Letters to the Editor: Clarence Thomas has an agenda. Isn’t that judicial activism?

Supreme Court Justice Clarence Thomas outside the White House on Oct. 26, 2020.
Supreme Court Justice Clarence Thomas outside the White House in October 2020.
(Patrick Semansky / Associated Press)

To the editor: Supreme Court Justice Clarence Thomas said the court should reevaluate decisions that recognized the rights to gay marriage and contraception. So justices can have an “agenda” to target rights? I always believed they were to be neutral, waiting for cases to be presented and then evaluating them in relation to the Constitution.

The conservative justices seem to have their minds already made up and are encouraging cases to be brought before them.

For example, they could have merely ruled on the Mississippi case and left the Roe vs. Wade in place. But by a 5-4 majority, they chose to go beyond the Mississippi case to nullify the nearly 50-year-old constitutional right to an abortion.


This sounds like an agenda, and the three newly installed justices deceived Congress regarding this. When does the deception end?

Cheryl Shrock, Tustin


To the editor: Passing a federal law to protect rights like access to contraception is exactly the wrong approach, for many reasons.

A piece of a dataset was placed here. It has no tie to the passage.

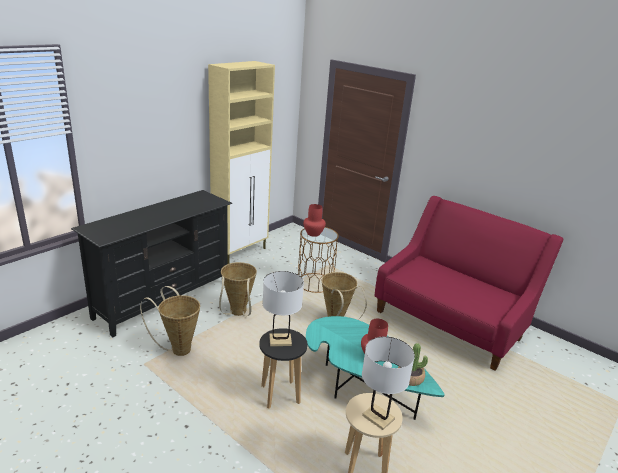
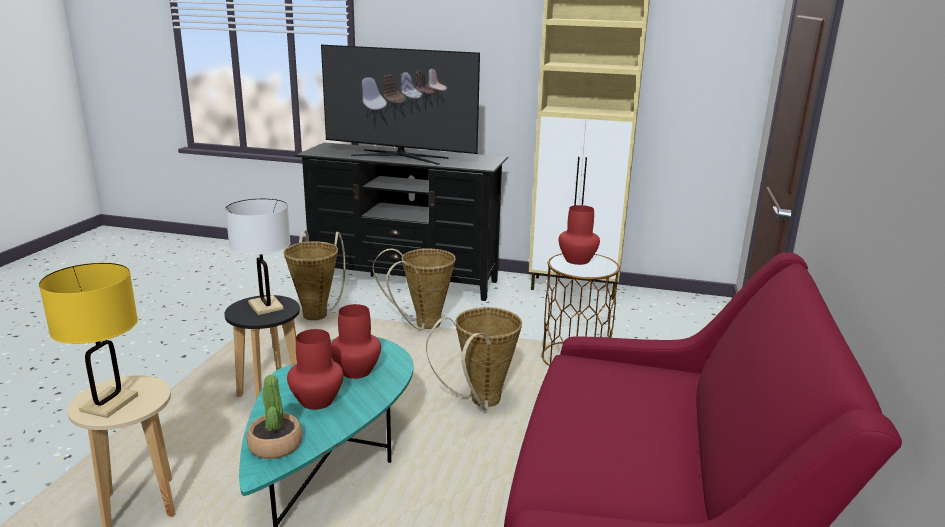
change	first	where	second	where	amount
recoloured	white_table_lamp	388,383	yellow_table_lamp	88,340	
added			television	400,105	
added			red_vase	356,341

A future Congress could repeal such a law on a whim, and the current Supreme Court would be motivated to strike it down on dubious grounds.

In addition, having such protections would dull the current momentum for change.

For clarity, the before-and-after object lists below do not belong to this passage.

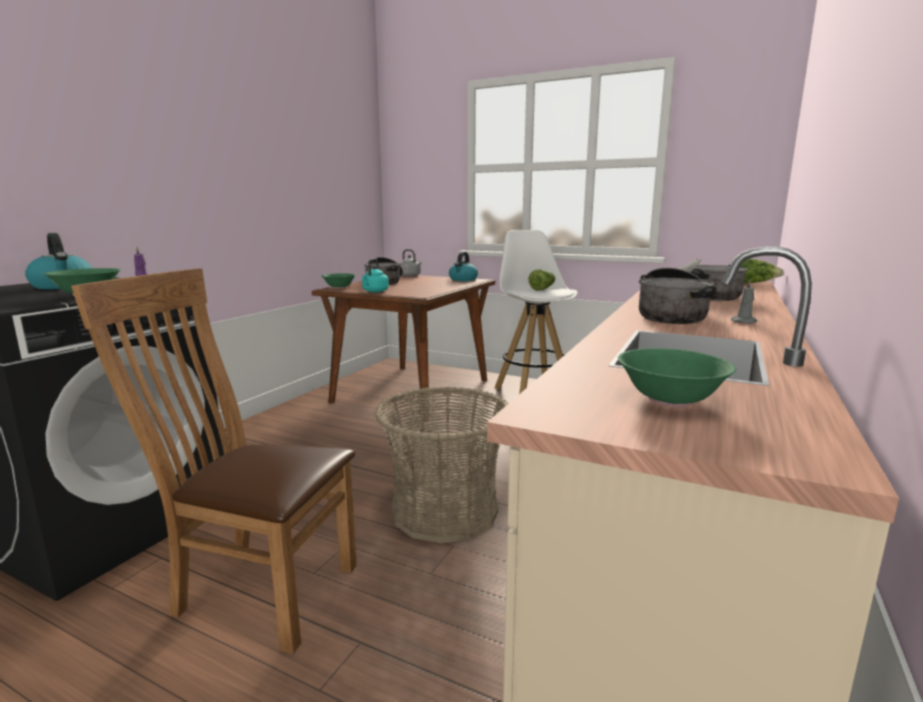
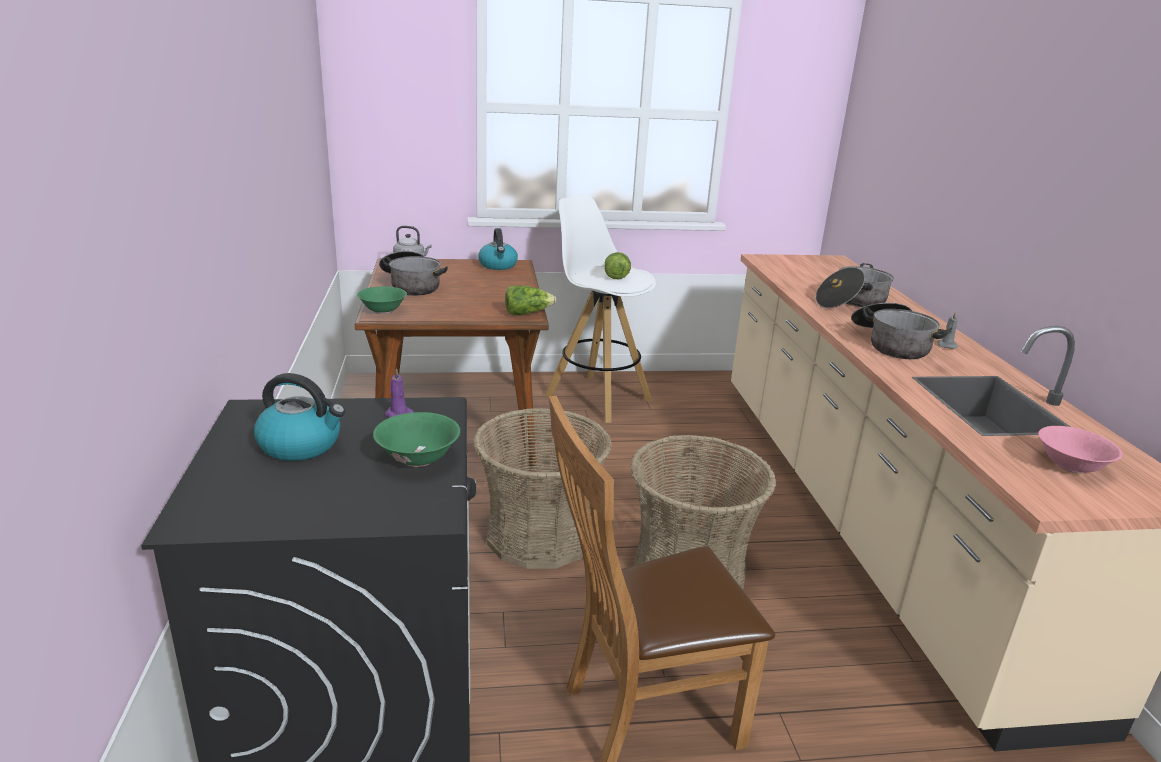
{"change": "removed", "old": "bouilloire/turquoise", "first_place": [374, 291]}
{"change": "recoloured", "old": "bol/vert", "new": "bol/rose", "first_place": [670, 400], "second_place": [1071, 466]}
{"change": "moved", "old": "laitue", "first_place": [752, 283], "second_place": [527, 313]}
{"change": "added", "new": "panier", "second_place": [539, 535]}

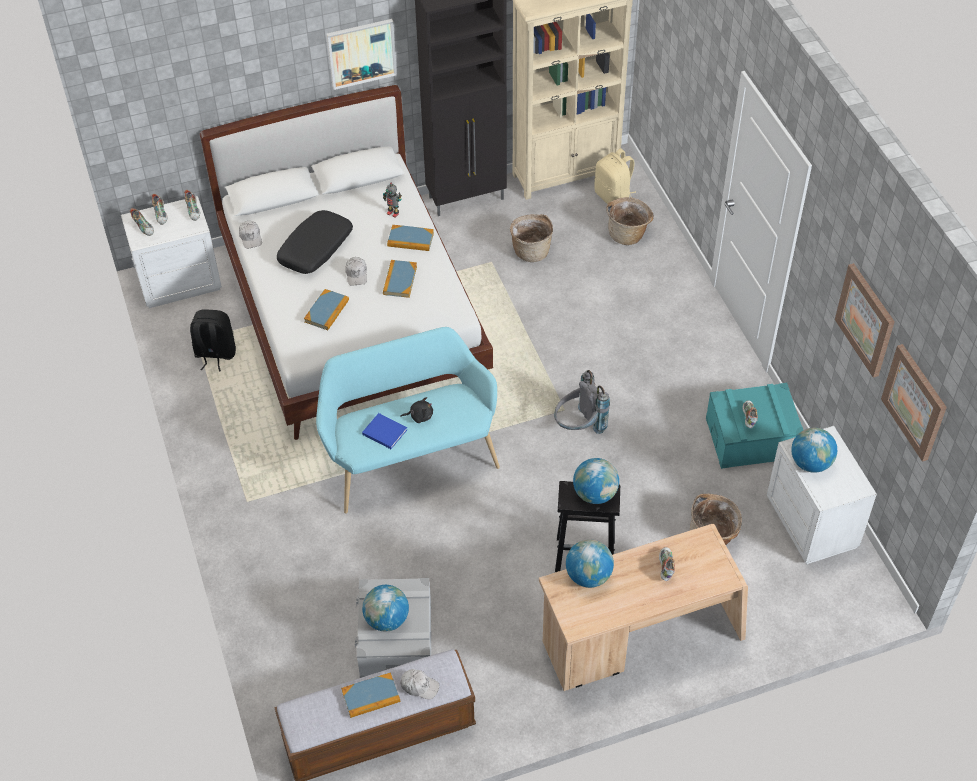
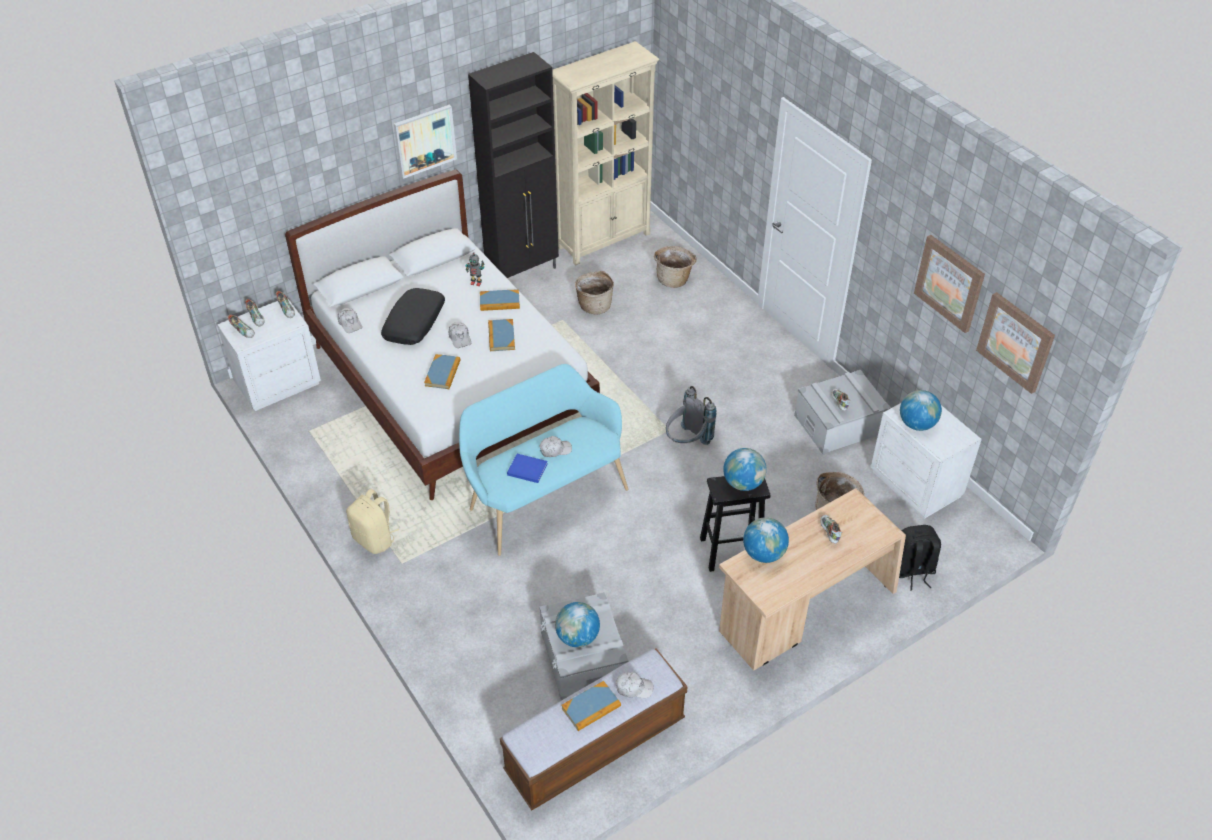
{"change": "moved", "old": "sac à dos/noir", "first_place": [215, 354], "second_place": [912, 571]}
{"change": "replaced", "old": "peluche/noir", "new": "casquette/blanc", "first_place": [419, 416], "second_place": [555, 450]}
{"change": "moved", "old": "sac à dos/beige", "first_place": [614, 197], "second_place": [375, 539]}
{"change": "recoloured", "old": "boîte de rangement/turquoise", "new": "boîte de rangement/gris", "first_place": [751, 438], "second_place": [839, 424]}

Republicans have been willing to play the long game, tolerating a situation they hated while they whipped up resentment so that they could get what they wanted. Democrats need to learn from that playbook.

The Supreme Court has painted itself into a corner; either it must allow states to outlaw contraception (creating a backlash that will overwhelm the justices) or it will have to invent the most specious reasoning yet. Progress will win in the end, but we can bring it about more quickly with patience and intelligent strategy than by reacting to every new travesty.

Geoff Kuenning, Claremont



To the editor: The 18th Amendment to the U.S. Constitution was repealed by the 21st. Let’s hope a similar fate doesn’t befall the 19th Amendment.

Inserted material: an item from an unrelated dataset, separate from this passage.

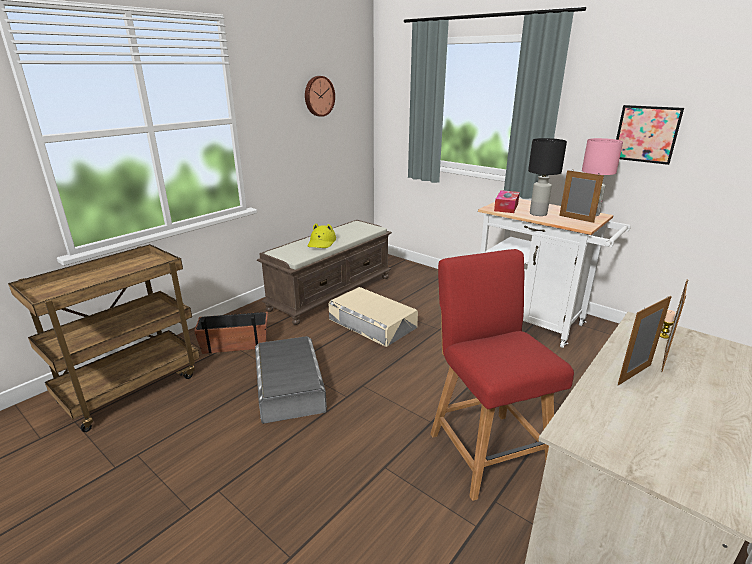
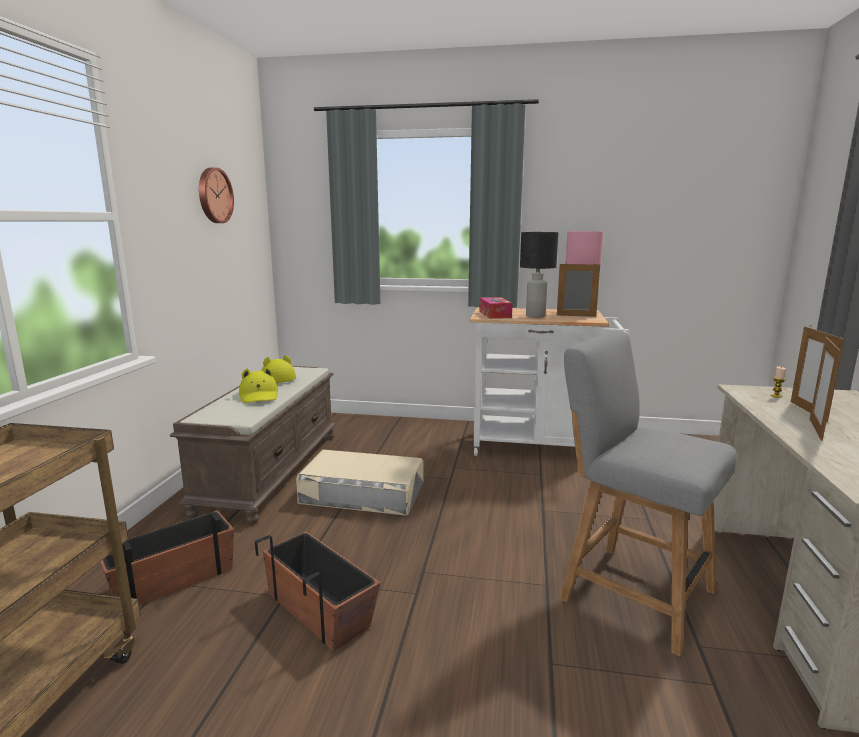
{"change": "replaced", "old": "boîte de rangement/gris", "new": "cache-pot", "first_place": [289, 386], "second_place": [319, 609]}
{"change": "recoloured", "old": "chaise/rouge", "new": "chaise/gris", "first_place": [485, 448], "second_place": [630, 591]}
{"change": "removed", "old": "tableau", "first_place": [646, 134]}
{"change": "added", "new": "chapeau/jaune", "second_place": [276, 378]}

Ladies, before we also lose our right to vote, let’s be sure that our voices are heard loudly at the ballot box. November is not too many months away. Either a candidate supports a woman’s sole ownership of her reproductive organs or believes that the government does. Let’s not accept “weasel words” intended to mislead or pacify us.

Gentlemen, while the fight is primarily about women’s very lives, you are also involved. For every woman who doesn’t want to become a mother at a particular time, there’s most likely a man who doesn’t want to become a father and have to pay child support for 18 years.

It’s our lives and your wallets. So, join us in November.